WHAT YOU ARE ASKED TO DO »
Set out the data below as a Markdown table with the columns Row and Text: number each line in Row and place the line itself in Text, skipping any blank lines.

TASK INPUTS »
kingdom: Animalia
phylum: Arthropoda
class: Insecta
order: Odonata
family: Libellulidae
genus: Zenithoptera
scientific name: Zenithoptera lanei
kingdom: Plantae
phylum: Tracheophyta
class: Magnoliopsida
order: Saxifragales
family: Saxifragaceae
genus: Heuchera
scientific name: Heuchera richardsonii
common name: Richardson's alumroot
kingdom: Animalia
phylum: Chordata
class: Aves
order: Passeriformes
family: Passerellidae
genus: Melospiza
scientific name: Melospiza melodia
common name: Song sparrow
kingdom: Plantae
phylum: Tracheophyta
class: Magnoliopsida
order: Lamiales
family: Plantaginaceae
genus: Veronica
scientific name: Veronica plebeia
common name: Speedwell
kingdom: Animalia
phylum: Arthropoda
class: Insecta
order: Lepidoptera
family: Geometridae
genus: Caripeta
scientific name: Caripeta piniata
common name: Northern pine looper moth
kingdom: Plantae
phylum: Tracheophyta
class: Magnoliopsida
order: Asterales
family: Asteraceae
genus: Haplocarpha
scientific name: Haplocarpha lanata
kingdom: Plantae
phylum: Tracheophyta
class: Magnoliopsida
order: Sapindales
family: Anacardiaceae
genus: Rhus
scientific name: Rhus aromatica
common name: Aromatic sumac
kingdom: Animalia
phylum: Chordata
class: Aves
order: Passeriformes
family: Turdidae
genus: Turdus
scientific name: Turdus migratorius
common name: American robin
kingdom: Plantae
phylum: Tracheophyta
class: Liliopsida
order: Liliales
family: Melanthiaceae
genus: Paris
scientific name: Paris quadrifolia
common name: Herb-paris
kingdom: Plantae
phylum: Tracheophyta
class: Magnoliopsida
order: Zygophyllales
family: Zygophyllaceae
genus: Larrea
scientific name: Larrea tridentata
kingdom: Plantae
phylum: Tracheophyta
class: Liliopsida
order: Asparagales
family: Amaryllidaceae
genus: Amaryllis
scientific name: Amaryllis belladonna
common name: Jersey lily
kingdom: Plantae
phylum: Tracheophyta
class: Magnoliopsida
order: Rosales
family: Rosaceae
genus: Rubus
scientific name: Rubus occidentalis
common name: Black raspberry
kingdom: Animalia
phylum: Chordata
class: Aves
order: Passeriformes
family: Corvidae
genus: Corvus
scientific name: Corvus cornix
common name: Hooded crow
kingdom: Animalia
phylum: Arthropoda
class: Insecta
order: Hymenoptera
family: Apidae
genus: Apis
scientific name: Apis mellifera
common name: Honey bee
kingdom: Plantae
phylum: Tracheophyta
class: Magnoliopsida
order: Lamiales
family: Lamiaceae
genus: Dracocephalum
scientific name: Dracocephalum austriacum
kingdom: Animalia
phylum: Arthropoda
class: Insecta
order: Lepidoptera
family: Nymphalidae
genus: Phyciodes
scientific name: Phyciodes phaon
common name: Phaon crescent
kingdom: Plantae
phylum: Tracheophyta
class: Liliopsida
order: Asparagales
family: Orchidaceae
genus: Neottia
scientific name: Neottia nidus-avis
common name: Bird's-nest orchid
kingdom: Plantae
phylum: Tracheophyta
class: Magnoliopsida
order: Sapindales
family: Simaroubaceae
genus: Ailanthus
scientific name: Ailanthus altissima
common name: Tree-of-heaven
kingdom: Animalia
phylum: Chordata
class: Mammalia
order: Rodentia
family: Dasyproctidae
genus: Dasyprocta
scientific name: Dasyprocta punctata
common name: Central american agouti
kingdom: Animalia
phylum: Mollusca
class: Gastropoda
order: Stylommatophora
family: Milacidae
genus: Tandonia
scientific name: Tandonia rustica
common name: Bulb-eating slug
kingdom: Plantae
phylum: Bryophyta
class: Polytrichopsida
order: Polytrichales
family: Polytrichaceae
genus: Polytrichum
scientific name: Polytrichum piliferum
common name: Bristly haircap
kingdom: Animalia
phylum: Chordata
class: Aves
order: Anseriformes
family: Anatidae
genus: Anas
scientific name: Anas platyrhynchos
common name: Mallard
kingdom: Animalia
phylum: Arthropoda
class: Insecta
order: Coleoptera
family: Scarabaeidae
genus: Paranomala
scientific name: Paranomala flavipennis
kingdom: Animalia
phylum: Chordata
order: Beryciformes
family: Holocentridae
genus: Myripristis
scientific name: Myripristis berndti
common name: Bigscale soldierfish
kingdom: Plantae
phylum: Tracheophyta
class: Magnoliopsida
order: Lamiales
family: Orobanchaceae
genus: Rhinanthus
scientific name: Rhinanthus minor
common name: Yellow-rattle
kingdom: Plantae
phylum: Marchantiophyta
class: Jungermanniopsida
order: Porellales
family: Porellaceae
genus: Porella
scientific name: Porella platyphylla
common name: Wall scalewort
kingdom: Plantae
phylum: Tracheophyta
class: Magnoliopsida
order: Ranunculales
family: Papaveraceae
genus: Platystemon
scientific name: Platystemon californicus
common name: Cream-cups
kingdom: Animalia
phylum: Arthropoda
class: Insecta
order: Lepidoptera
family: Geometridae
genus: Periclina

SOLUTION »
| Row | Text |
|---|---|
| 1 | kingdom: Animalia |
| 2 | phylum: Arthropoda |
| 3 | class: Insecta |
| 4 | order: Odonata |
| 5 | family: Libellulidae |
| 6 | genus: Zenithoptera |
| 7 | scientific name: Zenithoptera lanei |
| 8 | kingdom: Plantae |
| 9 | phylum: Tracheophyta |
| 10 | class: Magnoliopsida |
| 11 | order: Saxifragales |
| 12 | family: Saxifragaceae |
| 13 | genus: Heuchera |
| 14 | scientific name: Heuchera richardsonii |
| 15 | common name: Richardson's alumroot |
| 16 | kingdom: Animalia |
| 17 | phylum: Chordata |
| 18 | class: Aves |
| 19 | order: Passeriformes |
| 20 | family: Passerellidae |
| 21 | genus: Melospiza |
| 22 | scientific name: Melospiza melodia |
| 23 | common name: Song sparrow |
| 24 | kingdom: Plantae |
| 25 | phylum: Tracheophyta |
| 26 | class: Magnoliopsida |
| 27 | order: Lamiales |
| 28 | family: Plantaginaceae |
| 29 | genus: Veronica |
| 30 | scientific name: Veronica plebeia |
| 31 | common name: Speedwell |
| 32 | kingdom: Animalia |
| 33 | phylum: Arthropoda |
| 34 | class: Insecta |
| 35 | order: Lepidoptera |
| 36 | family: Geometridae |
| 37 | genus: Caripeta |
| 38 | scientific name: Caripeta piniata |
| 39 | common name: Northern pine looper moth |
| 40 | kingdom: Plantae |
| 41 | phylum: Tracheophyta |
| 42 | class: Magnoliopsida |
| 43 | order: Asterales |
| 44 | family: Asteraceae |
| 45 | genus: Haplocarpha |
| 46 | scientific name: Haplocarpha lanata |
| 47 | kingdom: Plantae |
| 48 | phylum: Tracheophyta |
| 49 | class: Magnoliopsida |
| 50 | order: Sapindales |
| 51 | family: Anacardiaceae |
| 52 | genus: Rhus |
| 53 | scientific name: Rhus aromatica |
| 54 | common name: Aromatic sumac |
| 55 | kingdom: Animalia |
| 56 | phylum: Chordata |
| 57 | class: Aves |
| 58 | order: Passeriformes |
| 59 | family: Turdidae |
| 60 | genus: Turdus |
| 61 | scientific name: Turdus migratorius |
| 62 | common name: American robin |
| 63 | kingdom: Plantae |
| 64 | phylum: Tracheophyta |
| 65 | class: Liliopsida |
| 66 | order: Liliales |
| 67 | family: Melanthiaceae |
| 68 | genus: Paris |
| 69 | scientific name: Paris quadrifolia |
| 70 | common name: Herb-paris |
| 71 | kingdom: Plantae |
| 72 | phylum: Tracheophyta |
| 73 | class: Magnoliopsida |
| 74 | order: Zygophyllales |
| 75 | family: Zygophyllaceae |
| 76 | genus: Larrea |
| 77 | scientific name: Larrea tridentata |
| 78 | kingdom: Plantae |
| 79 | phylum: Tracheophyta |
| 80 | class: Liliopsida |
| 81 | order: Asparagales |
| 82 | family: Amaryllidaceae |
| 83 | genus: Amaryllis |
| 84 | scientific name: Amaryllis belladonna |
| 85 | common name: Jersey lily |
| 86 | kingdom: Plantae |
| 87 | phylum: Tracheophyta |
| 88 | class: Magnoliopsida |
| 89 | order: Rosales |
| 90 | family: Rosaceae |
| 91 | genus: Rubus |
| 92 | scientific name: Rubus occidentalis |
| 93 | common name: Black raspberry |
| 94 | kingdom: Animalia |
| 95 | phylum: Chordata |
| 96 | class: Aves |
| 97 | order: Passeriformes |
| 98 | family: Corvidae |
| 99 | genus: Corvus |
| 100 | scientific name: Corvus cornix |
| 101 | common name: Hooded crow |
| 102 | kingdom: Animalia |
| 103 | phylum: Arthropoda |
| 104 | class: Insecta |
| 105 | order: Hymenoptera |
| 106 | family: Apidae |
| 107 | genus: Apis |
| 108 | scientific name: Apis mellifera |
| 109 | common name: Honey bee |
| 110 | kingdom: Plantae |
| 111 | phylum: Tracheophyta |
| 112 | class: Magnoliopsida |
| 113 | order: Lamiales |
| 114 | family: Lamiaceae |
| 115 | genus: Dracocephalum |
| 116 | scientific name: Dracocephalum austriacum |
| 117 | kingdom: Animalia |
| 118 | phylum: Arthropoda |
| 119 | class: Insecta |
| 120 | order: Lepidoptera |
| 121 | family: Nymphalidae |
| 122 | genus: Phyciodes |
| 123 | scientific name: Phyciodes phaon |
| 124 | common name: Phaon crescent |
| 125 | kingdom: Plantae |
| 126 | phylum: Tracheophyta |
| 127 | class: Liliopsida |
| 128 | order: Asparagales |
| 129 | family: Orchidaceae |
| 130 | genus: Neottia |
| 131 | scientific name: Neottia nidus-avis |
| 132 | common name: Bird's-nest orchid |
| 133 | kingdom: Plantae |
| 134 | phylum: Tracheophyta |
| 135 | class: Magnoliopsida |
| 136 | order: Sapindales |
| 137 | family: Simaroubaceae |
| 138 | genus: Ailanthus |
| 139 | scientific name: Ailanthus altissima |
| 140 | common name: Tree-of-heaven |
| 141 | kingdom: Animalia |
| 142 | phylum: Chordata |
| 143 | class: Mammalia |
| 144 | order: Rodentia |
| 145 | family: Dasyproctidae |
| 146 | genus: Dasyprocta |
| 147 | scientific name: Dasyprocta punctata |
| 148 | common name: Central american agouti |
| 149 | kingdom: Animalia |
| 150 | phylum: Mollusca |
| 151 | class: Gastropoda |
| 152 | order: Stylommatophora |
| 153 | family: Milacidae |
| 154 | genus: Tandonia |
| 155 | scientific name: Tandonia rustica |
| 156 | common name: Bulb-eating slug |
| 157 | kingdom: Plantae |
| 158 | phylum: Bryophyta |
| 159 | class: Polytrichopsida |
| 160 | order: Polytrichales |
| 161 | family: Polytrichaceae |
| 162 | genus: Polytrichum |
| 163 | scientific name: Polytrichum piliferum |
| 164 | common name: Bristly haircap |
| 165 | kingdom: Animalia |
| 166 | phylum: Chordata |
| 167 | class: Aves |
| 168 | order: Anseriformes |
| 169 | family: Anatidae |
| 170 | genus: Anas |
| 171 | scientific name: Anas platyrhynchos |
| 172 | common name: Mallard |
| 173 | kingdom: Animalia |
| 174 | phylum: Arthropoda |
| 175 | class: Insecta |
| 176 | order: Coleoptera |
| 177 | family: Scarabaeidae |
| 178 | genus: Paranomala |
| 179 | scientific name: Paranomala flavipennis |
| 180 | kingdom: Animalia |
| 181 | phylum: Chordata |
| 182 | order: Beryciformes |
| 183 | family: Holocentridae |
| 184 | genus: Myripristis |
| 185 | scientific name: Myripristis berndti |
| 186 | common name: Bigscale soldierfish |
| 187 | kingdom: Plantae |
| 188 | phylum: Tracheophyta |
| 189 | class: Magnoliopsida |
| 190 | order: Lamiales |
| 191 | family: Orobanchaceae |
| 192 | genus: Rhinanthus |
| 193 | scientific name: Rhinanthus minor |
| 194 | common name: Yellow-rattle |
| 195 | kingdom: Plantae |
| 196 | phylum: Marchantiophyta |
| 197 | class: Jungermanniopsida |
| 198 | order: Porellales |
| 199 | family: Porellaceae |
| 200 | genus: Porella |
| 201 | scientific name: Porella platyphylla |
| 202 | common name: Wall scalewort |
| 203 | kingdom: Plantae |
| 204 | phylum: Tracheophyta |
| 205 | class: Magnoliopsida |
| 206 | order: Ranunculales |
| 207 | family: Papaveraceae |
| 208 | genus: Platystemon |
| 209 | scientific name: Platystemon californicus |
| 210 | common name: Cream-cups |
| 211 | kingdom: Animalia |
| 212 | phylum: Arthropoda |
| 213 | class: Insecta |
| 214 | order: Lepidoptera |
| 215 | family: Geometridae |
| 216 | genus: Periclina |